> **WORKING DATA**:
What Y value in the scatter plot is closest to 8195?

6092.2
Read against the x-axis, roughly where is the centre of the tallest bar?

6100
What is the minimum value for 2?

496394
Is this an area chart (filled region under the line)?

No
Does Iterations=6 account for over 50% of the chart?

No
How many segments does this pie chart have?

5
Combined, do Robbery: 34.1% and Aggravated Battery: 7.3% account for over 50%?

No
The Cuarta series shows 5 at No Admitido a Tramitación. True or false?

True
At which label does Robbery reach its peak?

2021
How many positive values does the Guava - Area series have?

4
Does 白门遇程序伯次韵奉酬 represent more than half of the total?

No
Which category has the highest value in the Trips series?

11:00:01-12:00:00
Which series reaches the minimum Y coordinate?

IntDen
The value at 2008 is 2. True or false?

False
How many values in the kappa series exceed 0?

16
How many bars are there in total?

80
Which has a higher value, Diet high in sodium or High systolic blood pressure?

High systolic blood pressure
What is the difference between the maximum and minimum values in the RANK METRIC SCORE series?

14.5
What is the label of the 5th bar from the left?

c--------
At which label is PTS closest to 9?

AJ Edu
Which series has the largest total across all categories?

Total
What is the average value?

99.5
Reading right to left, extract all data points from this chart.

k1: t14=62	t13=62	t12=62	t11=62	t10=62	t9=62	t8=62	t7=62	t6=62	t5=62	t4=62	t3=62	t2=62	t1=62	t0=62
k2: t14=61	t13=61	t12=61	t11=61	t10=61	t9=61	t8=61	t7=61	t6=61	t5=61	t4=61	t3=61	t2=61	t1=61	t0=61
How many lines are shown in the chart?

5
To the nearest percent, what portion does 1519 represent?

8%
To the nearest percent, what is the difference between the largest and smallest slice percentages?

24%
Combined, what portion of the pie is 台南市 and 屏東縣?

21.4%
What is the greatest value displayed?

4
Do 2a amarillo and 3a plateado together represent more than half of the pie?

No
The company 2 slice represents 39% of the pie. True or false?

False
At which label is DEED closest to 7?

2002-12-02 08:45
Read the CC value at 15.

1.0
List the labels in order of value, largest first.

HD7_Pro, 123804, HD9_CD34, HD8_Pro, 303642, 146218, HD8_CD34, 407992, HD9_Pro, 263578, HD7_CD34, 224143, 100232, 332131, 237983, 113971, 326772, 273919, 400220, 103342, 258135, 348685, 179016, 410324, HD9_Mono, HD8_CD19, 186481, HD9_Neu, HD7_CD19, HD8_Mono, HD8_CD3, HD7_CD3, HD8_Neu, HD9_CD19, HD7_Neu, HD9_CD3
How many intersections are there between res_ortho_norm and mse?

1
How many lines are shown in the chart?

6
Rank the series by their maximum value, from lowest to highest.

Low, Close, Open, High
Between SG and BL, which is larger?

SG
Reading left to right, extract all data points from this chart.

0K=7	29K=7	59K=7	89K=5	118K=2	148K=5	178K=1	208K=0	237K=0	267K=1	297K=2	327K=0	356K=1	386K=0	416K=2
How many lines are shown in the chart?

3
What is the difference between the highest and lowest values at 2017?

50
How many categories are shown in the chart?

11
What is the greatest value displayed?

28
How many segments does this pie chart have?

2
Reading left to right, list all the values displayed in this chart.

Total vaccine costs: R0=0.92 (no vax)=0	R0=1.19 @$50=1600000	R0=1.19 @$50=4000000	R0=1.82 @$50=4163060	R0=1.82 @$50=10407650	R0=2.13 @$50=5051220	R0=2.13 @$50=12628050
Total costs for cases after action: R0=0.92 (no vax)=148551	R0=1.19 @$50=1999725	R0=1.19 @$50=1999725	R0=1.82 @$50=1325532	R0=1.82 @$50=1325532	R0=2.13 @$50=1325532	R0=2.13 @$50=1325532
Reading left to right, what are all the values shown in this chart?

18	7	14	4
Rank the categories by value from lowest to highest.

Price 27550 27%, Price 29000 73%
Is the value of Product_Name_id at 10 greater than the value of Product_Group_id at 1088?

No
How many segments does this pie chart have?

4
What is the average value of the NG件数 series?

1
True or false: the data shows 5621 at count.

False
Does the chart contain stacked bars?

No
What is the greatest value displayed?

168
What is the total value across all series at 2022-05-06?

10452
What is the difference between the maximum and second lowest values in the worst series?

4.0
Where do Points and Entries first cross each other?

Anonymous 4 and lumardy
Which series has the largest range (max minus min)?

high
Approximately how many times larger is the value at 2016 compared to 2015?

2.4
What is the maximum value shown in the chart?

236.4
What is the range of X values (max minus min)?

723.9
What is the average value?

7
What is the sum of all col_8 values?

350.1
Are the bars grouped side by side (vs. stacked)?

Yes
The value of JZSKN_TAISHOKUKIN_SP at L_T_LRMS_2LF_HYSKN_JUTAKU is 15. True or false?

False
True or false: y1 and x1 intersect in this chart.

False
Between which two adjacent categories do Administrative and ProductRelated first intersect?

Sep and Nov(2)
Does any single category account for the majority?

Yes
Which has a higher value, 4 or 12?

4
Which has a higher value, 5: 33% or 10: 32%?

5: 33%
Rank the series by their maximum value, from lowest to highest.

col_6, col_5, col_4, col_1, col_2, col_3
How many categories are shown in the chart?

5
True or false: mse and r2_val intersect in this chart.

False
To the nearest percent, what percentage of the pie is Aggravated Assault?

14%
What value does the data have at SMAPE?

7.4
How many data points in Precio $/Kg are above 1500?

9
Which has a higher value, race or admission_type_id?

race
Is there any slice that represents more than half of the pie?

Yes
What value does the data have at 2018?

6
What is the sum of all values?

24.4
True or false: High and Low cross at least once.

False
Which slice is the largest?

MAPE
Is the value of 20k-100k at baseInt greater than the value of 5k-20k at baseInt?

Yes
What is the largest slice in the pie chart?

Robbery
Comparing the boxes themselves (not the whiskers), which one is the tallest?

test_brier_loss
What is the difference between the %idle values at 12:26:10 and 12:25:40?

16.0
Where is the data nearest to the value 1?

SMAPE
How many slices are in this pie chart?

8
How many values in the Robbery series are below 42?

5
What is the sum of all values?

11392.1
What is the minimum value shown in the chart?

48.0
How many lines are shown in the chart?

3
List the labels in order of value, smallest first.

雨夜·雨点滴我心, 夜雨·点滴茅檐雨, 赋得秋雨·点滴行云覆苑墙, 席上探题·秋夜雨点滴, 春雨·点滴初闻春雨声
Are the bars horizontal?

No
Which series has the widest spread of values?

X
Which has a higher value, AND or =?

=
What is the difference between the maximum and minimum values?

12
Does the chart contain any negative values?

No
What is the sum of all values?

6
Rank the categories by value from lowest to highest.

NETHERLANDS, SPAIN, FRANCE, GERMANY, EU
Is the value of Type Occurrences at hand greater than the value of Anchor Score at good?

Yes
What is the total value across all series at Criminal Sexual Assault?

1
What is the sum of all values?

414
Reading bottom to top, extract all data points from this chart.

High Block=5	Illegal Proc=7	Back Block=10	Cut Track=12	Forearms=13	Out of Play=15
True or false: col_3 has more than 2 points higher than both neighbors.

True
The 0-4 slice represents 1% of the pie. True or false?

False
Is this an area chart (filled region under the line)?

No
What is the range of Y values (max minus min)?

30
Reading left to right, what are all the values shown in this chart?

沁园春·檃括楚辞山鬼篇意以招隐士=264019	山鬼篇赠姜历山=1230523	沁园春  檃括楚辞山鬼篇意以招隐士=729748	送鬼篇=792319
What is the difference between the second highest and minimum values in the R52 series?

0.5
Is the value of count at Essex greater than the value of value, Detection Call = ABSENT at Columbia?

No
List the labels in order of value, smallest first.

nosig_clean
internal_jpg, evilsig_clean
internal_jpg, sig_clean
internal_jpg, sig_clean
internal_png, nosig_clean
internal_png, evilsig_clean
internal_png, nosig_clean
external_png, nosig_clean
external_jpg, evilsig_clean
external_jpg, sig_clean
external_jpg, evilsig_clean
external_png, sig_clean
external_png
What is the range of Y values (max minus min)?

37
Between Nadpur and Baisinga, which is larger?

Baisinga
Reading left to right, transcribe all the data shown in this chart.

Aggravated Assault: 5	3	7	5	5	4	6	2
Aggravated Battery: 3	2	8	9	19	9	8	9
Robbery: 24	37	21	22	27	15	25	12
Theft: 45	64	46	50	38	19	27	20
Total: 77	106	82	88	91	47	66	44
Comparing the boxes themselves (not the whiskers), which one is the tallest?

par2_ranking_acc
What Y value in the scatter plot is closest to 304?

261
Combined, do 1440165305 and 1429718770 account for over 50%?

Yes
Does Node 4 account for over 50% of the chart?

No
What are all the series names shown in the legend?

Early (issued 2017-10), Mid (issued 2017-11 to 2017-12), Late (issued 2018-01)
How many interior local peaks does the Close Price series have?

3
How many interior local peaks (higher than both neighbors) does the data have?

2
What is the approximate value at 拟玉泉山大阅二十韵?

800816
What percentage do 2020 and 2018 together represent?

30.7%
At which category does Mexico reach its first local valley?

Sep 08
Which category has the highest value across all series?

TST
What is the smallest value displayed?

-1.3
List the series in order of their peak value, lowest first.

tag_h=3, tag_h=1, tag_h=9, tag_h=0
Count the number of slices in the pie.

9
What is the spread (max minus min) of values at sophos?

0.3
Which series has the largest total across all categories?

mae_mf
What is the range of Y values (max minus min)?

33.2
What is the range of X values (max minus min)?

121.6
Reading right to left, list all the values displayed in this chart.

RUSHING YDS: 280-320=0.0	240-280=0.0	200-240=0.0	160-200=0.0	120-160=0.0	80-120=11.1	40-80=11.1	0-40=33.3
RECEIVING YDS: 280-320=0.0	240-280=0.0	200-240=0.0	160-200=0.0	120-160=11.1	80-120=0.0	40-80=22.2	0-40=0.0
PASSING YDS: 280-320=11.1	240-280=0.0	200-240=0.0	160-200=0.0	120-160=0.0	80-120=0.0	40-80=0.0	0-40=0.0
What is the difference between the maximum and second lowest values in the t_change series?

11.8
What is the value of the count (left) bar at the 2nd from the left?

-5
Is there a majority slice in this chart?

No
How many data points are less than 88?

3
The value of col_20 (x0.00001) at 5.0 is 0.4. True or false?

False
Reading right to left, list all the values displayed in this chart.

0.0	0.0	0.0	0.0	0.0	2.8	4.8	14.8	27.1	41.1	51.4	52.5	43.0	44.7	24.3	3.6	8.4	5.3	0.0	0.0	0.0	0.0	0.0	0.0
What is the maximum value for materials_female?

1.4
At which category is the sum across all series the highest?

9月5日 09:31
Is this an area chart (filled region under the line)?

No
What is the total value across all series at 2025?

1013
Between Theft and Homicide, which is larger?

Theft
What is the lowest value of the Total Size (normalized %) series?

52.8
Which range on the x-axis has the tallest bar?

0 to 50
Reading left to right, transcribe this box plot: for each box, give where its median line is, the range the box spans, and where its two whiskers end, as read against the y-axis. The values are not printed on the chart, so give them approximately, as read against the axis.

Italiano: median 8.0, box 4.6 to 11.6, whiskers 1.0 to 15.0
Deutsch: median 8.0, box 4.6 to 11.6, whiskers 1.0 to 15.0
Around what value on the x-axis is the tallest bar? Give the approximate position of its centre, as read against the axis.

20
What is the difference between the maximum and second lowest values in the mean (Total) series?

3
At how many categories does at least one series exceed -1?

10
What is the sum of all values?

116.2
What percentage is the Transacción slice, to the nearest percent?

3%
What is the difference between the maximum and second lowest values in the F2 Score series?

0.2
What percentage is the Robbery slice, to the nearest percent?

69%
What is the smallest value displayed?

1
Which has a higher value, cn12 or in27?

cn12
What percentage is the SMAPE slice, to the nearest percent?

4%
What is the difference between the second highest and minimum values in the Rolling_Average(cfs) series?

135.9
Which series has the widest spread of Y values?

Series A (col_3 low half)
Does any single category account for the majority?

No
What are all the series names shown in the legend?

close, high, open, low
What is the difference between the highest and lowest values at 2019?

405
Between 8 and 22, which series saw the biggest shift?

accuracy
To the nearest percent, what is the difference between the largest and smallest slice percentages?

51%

> **EXERCISE DETAILS**: Show every line of the items above that contains the word "order". Match case exactly.

> **THE COMPLETED TASK**:
List the labels in order of value, largest first.
List the labels in order of value, smallest first.
List the labels in order of value, smallest first.
List the series in order of their peak value, lowest first.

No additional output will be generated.